━━ Excerpt
Belgians had the benefit of this performance, back in 1983, and it has thoughtfully been added to Youtube from an old tape of the Veronica’s Countdown programme. As is the way. Typically shambolic New Order, but with that human touch that means the machines never get in the way.
Rare Video of the Week
An awkward check-in at a hotel, an awkward discussion about synthesizers, an unusual use of shaving foam and a strange scene in a lobby bar – well, this clip has them all. Frank Tovey is sorely missed, and this early clip from Dutch TV provides a glimpse into his early steps onto the European continent in his Fad Gadget guise.
Ahead of its time, politically, “Security” was also one of Men Without Hats’ catchiest tracks. This clip is taken from the Montreal TV programme, MusiVideo. The presenter is a youthful Erica Miechowsky, before her stint on Canada’s national music channel, MuchMusic.
There aren’t many Western artists who have performed in Democratic People’s Republic of Korea. The choice of Laibach, the controversial Slovenian arts collective, to play Pyongyang was certainly unexpected. Wham! went to China and Space played Moscow, but they had global hits behind them and were ideologically neutral – letting them play was relatively safe ground for cultural commissars. Laibach, on the other hand, occupy a space that is closer to industrial music than pop, flirt with controversial imagery, and are not well known outside of alternative music circles. Why them?
The answer might arise from the little-noticed fact that the Norwegian Arts Council was behind the concert. A Norwegian artist staged the event in order to film it; to make something of the absurdity of Laibach playing songs from The Sound of Music in a hall filled with technocrats in one of the last socialist countries. How he explained it to his North Korean contacts would be interesting to know, but chances are good that they were bemused by the performance.
━━━━
━━ Record extracts
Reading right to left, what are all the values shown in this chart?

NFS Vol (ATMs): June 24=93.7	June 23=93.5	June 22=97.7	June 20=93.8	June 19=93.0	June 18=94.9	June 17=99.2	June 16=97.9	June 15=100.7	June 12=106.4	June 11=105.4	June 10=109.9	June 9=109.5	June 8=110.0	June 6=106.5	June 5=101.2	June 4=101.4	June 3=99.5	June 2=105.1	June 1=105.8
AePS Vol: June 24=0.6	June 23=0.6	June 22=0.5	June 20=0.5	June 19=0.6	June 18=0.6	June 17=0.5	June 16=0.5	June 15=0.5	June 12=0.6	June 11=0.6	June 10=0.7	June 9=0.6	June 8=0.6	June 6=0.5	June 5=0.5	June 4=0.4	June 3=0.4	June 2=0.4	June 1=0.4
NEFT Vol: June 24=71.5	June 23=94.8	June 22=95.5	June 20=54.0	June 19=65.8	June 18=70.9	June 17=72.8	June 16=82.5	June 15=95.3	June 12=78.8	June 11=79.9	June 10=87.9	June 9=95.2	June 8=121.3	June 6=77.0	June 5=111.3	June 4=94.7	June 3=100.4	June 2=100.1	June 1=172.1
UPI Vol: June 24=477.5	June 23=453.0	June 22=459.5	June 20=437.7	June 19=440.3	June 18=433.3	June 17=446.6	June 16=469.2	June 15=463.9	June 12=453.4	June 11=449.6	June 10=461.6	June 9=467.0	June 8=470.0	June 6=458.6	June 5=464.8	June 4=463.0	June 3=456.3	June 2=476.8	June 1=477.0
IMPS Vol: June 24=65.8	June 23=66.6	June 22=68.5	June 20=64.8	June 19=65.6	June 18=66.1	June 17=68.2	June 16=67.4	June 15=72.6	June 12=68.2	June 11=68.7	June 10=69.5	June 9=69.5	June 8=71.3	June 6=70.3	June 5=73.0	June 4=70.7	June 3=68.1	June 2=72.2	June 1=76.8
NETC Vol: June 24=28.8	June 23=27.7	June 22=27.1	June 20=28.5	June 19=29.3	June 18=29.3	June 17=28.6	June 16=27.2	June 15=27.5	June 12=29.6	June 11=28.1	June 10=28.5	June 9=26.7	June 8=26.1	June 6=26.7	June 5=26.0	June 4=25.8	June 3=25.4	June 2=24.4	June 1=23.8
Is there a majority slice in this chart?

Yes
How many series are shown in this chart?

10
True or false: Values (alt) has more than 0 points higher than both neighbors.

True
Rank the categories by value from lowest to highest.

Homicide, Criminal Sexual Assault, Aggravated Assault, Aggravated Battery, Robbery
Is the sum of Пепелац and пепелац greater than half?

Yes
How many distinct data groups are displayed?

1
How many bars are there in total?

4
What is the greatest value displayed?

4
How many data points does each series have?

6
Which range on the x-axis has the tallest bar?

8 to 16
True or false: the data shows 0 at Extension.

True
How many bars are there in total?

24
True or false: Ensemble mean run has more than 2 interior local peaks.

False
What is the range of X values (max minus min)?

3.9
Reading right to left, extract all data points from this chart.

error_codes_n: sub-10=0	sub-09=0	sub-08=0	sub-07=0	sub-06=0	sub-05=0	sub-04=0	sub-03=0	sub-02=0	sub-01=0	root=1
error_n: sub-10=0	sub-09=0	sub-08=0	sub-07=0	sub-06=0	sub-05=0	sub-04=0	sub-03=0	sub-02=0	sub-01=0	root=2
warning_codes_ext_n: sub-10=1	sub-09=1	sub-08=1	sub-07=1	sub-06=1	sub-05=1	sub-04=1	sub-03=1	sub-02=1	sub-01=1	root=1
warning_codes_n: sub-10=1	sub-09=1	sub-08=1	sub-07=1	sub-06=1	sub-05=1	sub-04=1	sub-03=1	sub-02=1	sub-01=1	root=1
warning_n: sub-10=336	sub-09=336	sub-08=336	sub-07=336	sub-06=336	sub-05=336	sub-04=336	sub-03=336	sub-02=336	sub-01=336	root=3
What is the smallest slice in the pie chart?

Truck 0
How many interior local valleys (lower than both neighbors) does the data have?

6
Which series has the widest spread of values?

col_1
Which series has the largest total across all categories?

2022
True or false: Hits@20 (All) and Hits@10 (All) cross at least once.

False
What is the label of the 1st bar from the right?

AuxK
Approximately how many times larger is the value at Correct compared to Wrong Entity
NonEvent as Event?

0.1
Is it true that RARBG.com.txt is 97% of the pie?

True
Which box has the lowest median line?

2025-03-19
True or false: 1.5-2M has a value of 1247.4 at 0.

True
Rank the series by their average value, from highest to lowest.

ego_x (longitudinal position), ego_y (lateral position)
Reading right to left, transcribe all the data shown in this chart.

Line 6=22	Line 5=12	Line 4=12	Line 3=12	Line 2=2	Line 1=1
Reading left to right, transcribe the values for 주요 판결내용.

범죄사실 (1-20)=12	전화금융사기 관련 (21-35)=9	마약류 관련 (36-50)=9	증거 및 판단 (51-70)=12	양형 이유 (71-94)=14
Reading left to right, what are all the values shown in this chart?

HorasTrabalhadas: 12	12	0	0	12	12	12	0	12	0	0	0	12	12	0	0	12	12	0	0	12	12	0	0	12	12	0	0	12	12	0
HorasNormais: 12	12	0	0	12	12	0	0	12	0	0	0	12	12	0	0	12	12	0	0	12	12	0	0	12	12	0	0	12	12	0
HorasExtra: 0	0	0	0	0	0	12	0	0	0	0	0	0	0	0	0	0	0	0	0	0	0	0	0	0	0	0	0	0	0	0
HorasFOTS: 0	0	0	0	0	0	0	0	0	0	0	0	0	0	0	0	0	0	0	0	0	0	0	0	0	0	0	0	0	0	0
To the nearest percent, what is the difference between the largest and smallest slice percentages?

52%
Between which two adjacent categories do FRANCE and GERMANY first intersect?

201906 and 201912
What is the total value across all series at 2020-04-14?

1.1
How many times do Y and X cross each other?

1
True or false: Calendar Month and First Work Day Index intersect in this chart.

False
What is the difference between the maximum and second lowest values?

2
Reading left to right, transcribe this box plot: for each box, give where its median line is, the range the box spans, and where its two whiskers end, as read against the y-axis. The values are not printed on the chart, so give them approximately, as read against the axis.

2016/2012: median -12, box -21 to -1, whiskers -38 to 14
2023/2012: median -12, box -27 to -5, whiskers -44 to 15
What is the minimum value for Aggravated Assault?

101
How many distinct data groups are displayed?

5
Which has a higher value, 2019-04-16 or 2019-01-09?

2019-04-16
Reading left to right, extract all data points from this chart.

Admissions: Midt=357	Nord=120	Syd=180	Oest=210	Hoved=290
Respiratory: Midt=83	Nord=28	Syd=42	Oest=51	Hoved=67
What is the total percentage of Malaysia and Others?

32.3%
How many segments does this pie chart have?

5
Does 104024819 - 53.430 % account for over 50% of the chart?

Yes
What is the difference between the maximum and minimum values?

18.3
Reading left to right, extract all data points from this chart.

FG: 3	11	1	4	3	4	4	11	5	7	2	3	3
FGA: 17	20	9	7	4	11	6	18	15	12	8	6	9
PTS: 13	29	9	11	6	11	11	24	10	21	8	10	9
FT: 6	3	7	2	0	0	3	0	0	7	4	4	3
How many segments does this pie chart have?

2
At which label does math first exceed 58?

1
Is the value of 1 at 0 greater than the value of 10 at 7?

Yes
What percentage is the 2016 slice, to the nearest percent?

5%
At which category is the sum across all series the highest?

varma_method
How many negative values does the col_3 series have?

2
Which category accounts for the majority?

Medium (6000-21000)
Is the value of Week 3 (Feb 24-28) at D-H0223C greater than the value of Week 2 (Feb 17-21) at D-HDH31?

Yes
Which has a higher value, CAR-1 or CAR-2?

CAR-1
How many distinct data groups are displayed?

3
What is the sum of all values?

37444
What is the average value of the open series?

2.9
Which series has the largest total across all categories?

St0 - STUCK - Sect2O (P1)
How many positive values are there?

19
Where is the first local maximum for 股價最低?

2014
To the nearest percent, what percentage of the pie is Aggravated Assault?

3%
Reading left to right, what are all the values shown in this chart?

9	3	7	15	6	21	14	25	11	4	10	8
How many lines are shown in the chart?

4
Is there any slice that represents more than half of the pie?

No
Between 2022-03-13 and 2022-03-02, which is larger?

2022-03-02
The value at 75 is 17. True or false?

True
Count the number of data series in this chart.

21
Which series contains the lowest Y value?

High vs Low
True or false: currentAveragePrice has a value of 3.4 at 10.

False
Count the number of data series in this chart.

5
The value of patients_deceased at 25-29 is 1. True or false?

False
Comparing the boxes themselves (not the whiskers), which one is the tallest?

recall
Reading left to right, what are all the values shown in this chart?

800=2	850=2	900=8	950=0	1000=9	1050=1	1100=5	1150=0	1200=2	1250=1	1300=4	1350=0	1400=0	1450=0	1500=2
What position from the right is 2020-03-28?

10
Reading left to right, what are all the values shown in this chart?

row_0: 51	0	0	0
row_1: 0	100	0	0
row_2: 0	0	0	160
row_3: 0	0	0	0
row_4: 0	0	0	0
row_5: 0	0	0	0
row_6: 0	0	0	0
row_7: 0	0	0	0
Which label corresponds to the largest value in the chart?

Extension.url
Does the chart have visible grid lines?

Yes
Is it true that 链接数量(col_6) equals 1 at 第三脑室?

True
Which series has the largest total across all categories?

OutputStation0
━━━━
Problem to solve — Print the passage of the music video excerpt above between "Belgians had the" and "music channel, MuchMusic.", inclusive.

Exercise solution —
Belgians had the benefit of this performance, back in 1983, and it has thoughtfully been added to Youtube from an old tape of the Veronica’s Countdown programme. As is the way. Typically shambolic New Order, but with that human touch that means the machines never get in the way.
Rare Video of the Week
An awkward check-in at a hotel, an awkward discussion about synthesizers, an unusual use of shaving foam and a strange scene in a lobby bar – well, this clip has them all. Frank Tovey is sorely missed, and this early clip from Dutch TV provides a glimpse into his early steps onto the European continent in his Fad Gadget guise.
Ahead of its time, politically, “Security” was also one of Men Without Hats’ catchiest tracks. This clip is taken from the Montreal TV programme, MusiVideo. The presenter is a youthful Erica Miechowsky, before her stint on Canada’s national music channel, MuchMusic.